New York vacancy rates skyrocket

New York City retail rents have plummeted and ground floor lease availability hit record highs due to the coronavirus outbreak. FOX Business’ Lauren Simonetti with more.

A new report claims that New York City is facing record apartment vacancies, leading to lower rents across multiple boroughs after residents fled the city during the coronavirus pandemic.

In an effort to combat the spreading virus, New York City enacted a number of measures, most prominently the citywide lockdown and mandate that companies enact broad work-from-home policies. The shift in workplace environment forced many people to reassess their living situations, in many cases leaving the city entirely to return to family homes elsewhere in the country where the cost of living is lower.

The Hartford Courant reported that more than 16,000 New Yorkers switched their residence to Connecticut during the first three months of the pandemic, starting in March. Some movers reported residents swapping the Big Apple for California, Florida, Texas or even North Carolina.
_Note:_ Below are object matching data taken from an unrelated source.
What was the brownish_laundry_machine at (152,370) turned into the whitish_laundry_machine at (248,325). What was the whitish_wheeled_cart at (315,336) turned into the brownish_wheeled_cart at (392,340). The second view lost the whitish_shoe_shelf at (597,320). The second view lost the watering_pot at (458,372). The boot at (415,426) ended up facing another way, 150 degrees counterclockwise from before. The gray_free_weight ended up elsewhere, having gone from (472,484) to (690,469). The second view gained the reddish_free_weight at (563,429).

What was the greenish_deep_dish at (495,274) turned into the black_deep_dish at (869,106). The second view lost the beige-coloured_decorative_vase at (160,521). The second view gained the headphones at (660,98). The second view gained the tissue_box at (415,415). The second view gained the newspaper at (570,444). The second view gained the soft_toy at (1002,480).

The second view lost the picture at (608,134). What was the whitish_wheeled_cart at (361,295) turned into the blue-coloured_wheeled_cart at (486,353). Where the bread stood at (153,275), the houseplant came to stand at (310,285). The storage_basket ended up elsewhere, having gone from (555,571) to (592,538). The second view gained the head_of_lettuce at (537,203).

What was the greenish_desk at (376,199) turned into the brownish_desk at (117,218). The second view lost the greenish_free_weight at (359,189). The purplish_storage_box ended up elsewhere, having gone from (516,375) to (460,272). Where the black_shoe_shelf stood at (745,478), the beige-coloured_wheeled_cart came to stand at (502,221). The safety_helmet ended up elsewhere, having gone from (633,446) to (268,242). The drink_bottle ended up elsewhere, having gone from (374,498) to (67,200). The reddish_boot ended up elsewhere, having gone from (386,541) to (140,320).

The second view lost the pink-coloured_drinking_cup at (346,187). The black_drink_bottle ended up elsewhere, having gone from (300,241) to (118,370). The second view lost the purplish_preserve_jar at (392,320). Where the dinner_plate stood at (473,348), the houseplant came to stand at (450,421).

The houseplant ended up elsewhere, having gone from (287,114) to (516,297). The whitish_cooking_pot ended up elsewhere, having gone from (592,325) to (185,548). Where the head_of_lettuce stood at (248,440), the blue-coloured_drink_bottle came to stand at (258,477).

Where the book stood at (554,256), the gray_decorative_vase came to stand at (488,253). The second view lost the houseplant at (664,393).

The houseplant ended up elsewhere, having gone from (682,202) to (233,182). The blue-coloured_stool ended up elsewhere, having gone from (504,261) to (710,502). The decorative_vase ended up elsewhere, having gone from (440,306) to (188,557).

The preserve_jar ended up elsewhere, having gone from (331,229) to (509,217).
That drastic shift has resulted in a record 13,117 vacant apartments across Manhattan in July, according to a report by Douglas Elliman and Miller Samuel Real Estate Appraisers & Consultants. The number is a 122% increase over the previous year, which listed 5,912 apartments in July 2019.

New lease signings fell by about 23%, resulting in a drop in median rental prices, from $3,521 in July 2019 to $3,167 last month.

The number of vacancies is the highest in the 14 years the companies have put out the report.

In Brooklyn and Queens, the numbers are high, though not nearly as staggering: Brooklyn has 3,639 vacancies while Northwest Queens has 648 – the latter representing a 69.2% increase from July 2019 and a 7.5% increase from June to July in 2020.

One tactic that landlords have taken to incentivize new tenants is to offer free months on a lease, usually at the end of a full 12 months, which leads to a reduced net rent. On average, landlords have offered 1.7 months free, the New York Post reported.